Говорят, что большую часть времени он бродит или сидит на берегу Ганги, а ночью спит во внутреннем дворе храма. Так как он едва говорит и не посещает аннакшетры для приема пищи, молодой садху из Южной Индии взял на себя ответственность кормить его и носил ему еду один раз в день. Святой человек ел столько еды, сколько мог держать в своих ладонях, запивая водой из Ганги. Одет он был в старую оранжевую ткань, которая достигала его лодыжек, и имел одно одеяло, служившее ему днем ковриком для медитации и ночью защитой от холода. Было бы хорошо, если бы ты получил у него Даршан», – закончил Свами Лакшманпури.

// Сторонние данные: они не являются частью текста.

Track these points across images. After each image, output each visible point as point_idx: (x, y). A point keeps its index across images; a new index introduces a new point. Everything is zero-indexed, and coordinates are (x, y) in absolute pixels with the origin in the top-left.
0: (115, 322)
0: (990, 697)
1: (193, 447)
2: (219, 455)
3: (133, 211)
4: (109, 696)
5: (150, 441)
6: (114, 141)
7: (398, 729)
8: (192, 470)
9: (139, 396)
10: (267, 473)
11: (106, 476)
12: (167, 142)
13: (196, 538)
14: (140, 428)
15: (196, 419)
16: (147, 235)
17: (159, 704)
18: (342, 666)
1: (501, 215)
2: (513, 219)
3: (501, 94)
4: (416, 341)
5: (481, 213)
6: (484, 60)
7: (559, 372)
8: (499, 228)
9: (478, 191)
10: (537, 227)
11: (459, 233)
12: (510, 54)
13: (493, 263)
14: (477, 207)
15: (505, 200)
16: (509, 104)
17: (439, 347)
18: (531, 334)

Одним солнечным утром в понедельник я пошел на берег Ганги в надежде увидеть его, и он не заставил себя долго ждать. Высокий худой человек в оранжевой набедренной повязке медленно шел по берегу реки, он отлично подходил под описание Свами Лакшманпури. Направляясь к большому плоскому камню недалеко от места, где стоял я, он взобрался на него и сел, скрестив ноги, глядя на реку.

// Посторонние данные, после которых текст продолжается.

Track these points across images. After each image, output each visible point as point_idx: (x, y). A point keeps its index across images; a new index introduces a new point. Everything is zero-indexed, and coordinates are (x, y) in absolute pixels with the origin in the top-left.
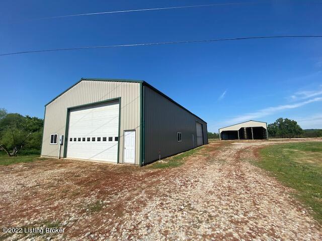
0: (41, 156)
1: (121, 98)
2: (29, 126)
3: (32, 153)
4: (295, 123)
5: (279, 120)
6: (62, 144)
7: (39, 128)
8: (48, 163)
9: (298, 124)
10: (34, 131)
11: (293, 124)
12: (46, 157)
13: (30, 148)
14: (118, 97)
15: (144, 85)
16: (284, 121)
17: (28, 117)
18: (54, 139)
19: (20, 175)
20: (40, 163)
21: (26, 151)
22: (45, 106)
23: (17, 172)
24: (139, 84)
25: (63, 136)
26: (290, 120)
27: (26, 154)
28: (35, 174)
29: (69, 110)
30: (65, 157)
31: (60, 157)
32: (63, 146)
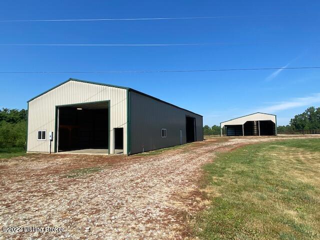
0: (27, 153)
1: (110, 101)
5: (308, 110)
6: (52, 140)
14: (107, 100)
15: (131, 91)
16: (315, 111)
18: (42, 135)
22: (28, 102)
24: (126, 90)
25: (52, 133)
29: (57, 107)
30: (56, 151)
31: (50, 152)
32: (53, 143)
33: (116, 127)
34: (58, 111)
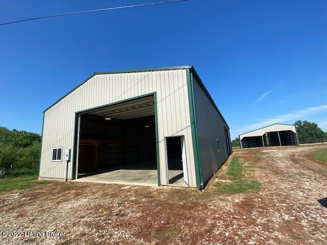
0: (39, 179)
1: (156, 93)
2: (18, 140)
3: (24, 174)
4: (316, 125)
5: (297, 124)
6: (69, 161)
7: (31, 143)
8: (54, 189)
9: (318, 126)
10: (26, 146)
11: (314, 127)
12: (46, 179)
13: (21, 167)
14: (151, 92)
15: (192, 72)
16: (302, 124)
17: (15, 130)
18: (57, 154)
19: (21, 216)
20: (41, 189)
21: (16, 171)
22: (44, 112)
23: (14, 208)
24: (185, 70)
25: (70, 150)
26: (309, 123)
27: (17, 175)
28: (44, 211)
29: (77, 114)
30: (74, 178)
31: (67, 179)
32: (71, 164)
33: (170, 135)
34: (79, 118)
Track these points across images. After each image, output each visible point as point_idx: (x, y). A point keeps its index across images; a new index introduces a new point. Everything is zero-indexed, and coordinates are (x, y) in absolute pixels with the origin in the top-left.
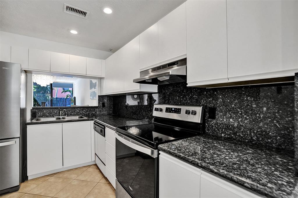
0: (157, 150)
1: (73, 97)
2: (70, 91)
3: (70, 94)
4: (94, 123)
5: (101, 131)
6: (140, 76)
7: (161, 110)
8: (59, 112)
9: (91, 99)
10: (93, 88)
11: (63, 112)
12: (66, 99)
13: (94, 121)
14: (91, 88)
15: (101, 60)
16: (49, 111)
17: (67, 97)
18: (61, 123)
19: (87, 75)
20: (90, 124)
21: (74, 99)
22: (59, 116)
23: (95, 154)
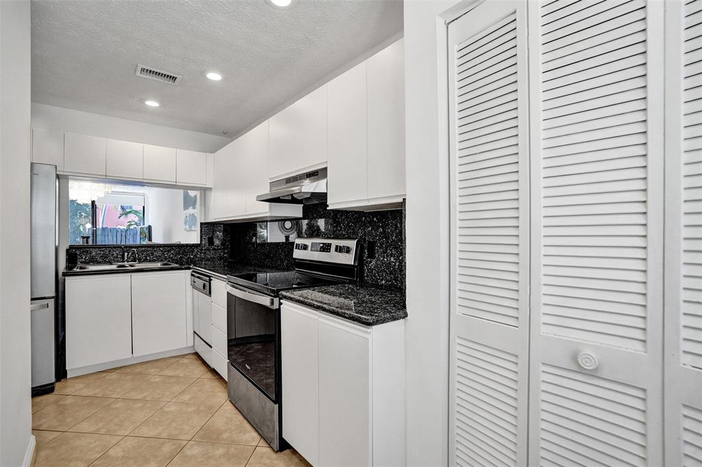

Собрав достаточно мужества, я подошел к нему и молча стоял у камня. Он повернулся в мою сторону. Я поклонился с большой преданностью и молчал. Мне сказали, что он редко говорил, и я не хотел его беспокоить. Но случилось непредвиденное, он заговорил.

– Как тебя зовут? – тихо спросил он.

– Мадху, – ответил я.

– Так что ты здесь делаешь? Обучаешься чему-то?

– В поисках Истины, – ответил я.

Особое выражение появилось в его глазах.

– Бедный мальчик, – произнес он, – это тяжелая работа, мой сын. Я упорно трудился в течение многих лет. Сейчас мне семьдесят. Я даже выбросил свою Данду и ем только то, что судьба дает мне. Тем не менее Истина ускользает от меня. Я изучил все доступные книги по Веданте и все же я не нашел Брахмана. У тебя есть Гуру?

– Да, – гордо ответил я. – Он замечательный. Он является прямым учеником великого Шри Гуру Бабаджи. Я благословлен.